*TUGAS:*
1. Apakah setiap pernyataan berikut sesuai dengan petikan tentang Sunan Drajat? Jawab ya atau tidak untuk masing-masing, lalu kutip persis kata-kata penentunya dari petikan itu. (a) Masjid yang dibangun di bekas padepokan Pangeran Drajat bernama Masjid Nur Drajat. (b) Dari pernikahannya dengan Dewi Sufiyah, Sunan Drajat dikaruniai empat putra. (c) Kisah pernikahan Sunan Drajat dengan Nyai Manten di Cirebon meninggalkan jejak yang meyakinkan.
2. Lanjutkan petikan tentang Sunan Drajat, dimulai setelah kalimat terakhirnya.

*PETIKAN TEKS:*

Bekas padepokan Pangeran Drajat kini menjadi kompleks perkuburan, lengkap dengan
cungkup makam petilasan, terletak di Kelurahan Drajat, Kecamatan Kesambi. Di sana
dibangun sebuah masjid besar yang diberi nama Masjid Nur Drajat. Naskah Badu Wanar dan
Naskah Drajat mengisahkan bahwa dari pernikahannya dengan Dewi Sufiyah, Sunan Drajat
dikaruniai tiga putra.
Anak tertua bernama Pangeran Rekyana, atau Pangeran Tranggana. Kedua Pangeran
Sandi, dan anak ketiga Dewi Wuryan. Ada pula kisah yang menyebutkan bahwa Sunan
Drajat pernah menikah dengan Nyai Manten di Cirebon, dan dikaruniai empat putra. Namun,
kisah ini agak kabur, tanpa meninggalkan jejak yang meyakinkan.
Tak jelas, apakah Sunan Drajat datang di Jelak setelah berkeluarga atau belum. Namun,
kitab Wali Sanga babadipun Para Wali mencatat: Duk samana anglaksanani, mangkat
sakulawarga. Sewaktu diperintah Sunan Ampel, Raden Qasim konon berangkat ke Gresik
sekeluarga. Jika benar, di mana keluarganya ketika perahu nelayan itu pecah? Para ahli
sejarah masih mengais-ngais naskah kuno untuk menjawabnya.

*BAHAN YANG DIAMBIL:*

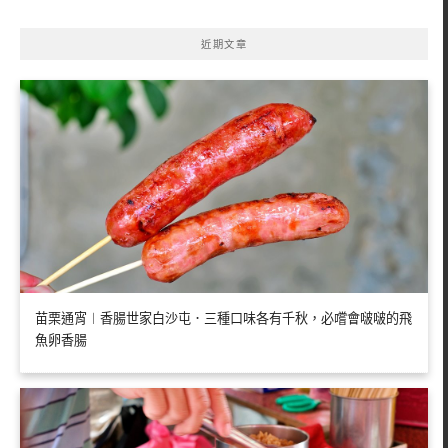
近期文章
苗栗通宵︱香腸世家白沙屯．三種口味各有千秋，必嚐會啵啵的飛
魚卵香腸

...

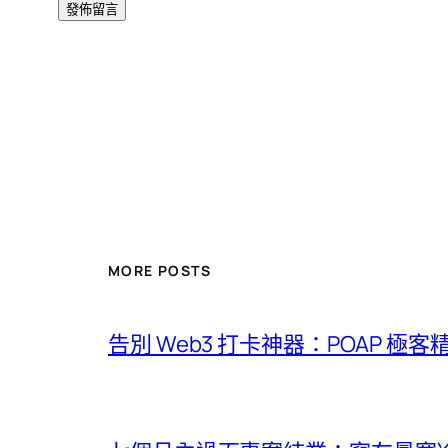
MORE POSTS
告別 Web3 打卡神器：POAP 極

==

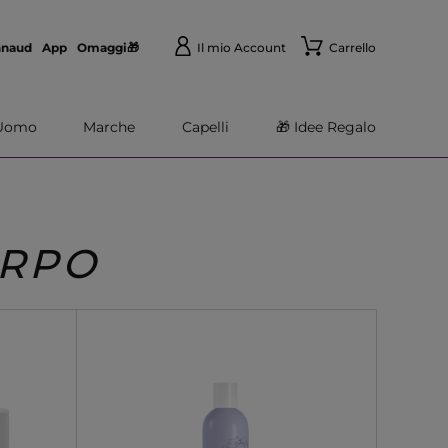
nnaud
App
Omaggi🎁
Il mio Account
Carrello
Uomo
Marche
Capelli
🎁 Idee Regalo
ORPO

*JAWABAN PER NOMOR:*
1.
(a) Ya: "dibangun sebuah masjid besar yang diberi nama Masjid Nur Drajat"
(b) Tidak: "Sunan Drajat dikaruniai tiga putra"
(c) Tidak: "kisah ini agak kabur, tanpa meninggalkan jejak yang meyakinkan"

2.
Beliau wafat dan dimakamkan di desa Drajad, kecamatan Paciran Kabupaten Lamongan
Jawa Timur. Tak jauh dari makam beliau telah dibangun Museum yang menyimpan beberapa
peninggalan di jaman Wali Sanga. Khususnya peninggalan beliau di bidang kesenian.
6. Sunan Kalijaga
Dialah "wali" yang namanya paling banyak disebut masyarakat Jawa. Ia lahir sekitar
tahun 1450 Masehi. Ayahnya adalah Arya Wilatikta, Adipati Tuban -keturunan dari tokoh
pemberontak Majapahit, Ronggolawe. Masa itu, Arya Wilatikta diperkirakan telah menganut
Islam.
Nama kecil Sunan Kalijaga adalah Raden Said. Ia juga memiliki sejumlah nama
panggilan seperti Lokajaya,Syekh Malaya, Pangeran Tuban atau Raden
Abdurrahman.Terdapat beragam versi menyangkut asal-usul nama Kalijaga yang
disandangnya.
Masyarakat Cirebon berpendapat bahwa nama itu berasal dari dusun Kalijaga di Cirebon.
Sunan Kalijaga memang pernah tinggal di Cirebon dan bersahabat erat dengan Sunan
Gunung Jati. Kalangan Jawa mengaitkannya dengan kesukaan wali ini untuk berendam
('kungkum') di sungai (kali) atau "jaga kali". Namun ada yang menyebut istilah itu berasal
dari bahasa Arab "qadli dzaqa" yang menunjuk statusnya sebagai "penghulu suci" kesultanan.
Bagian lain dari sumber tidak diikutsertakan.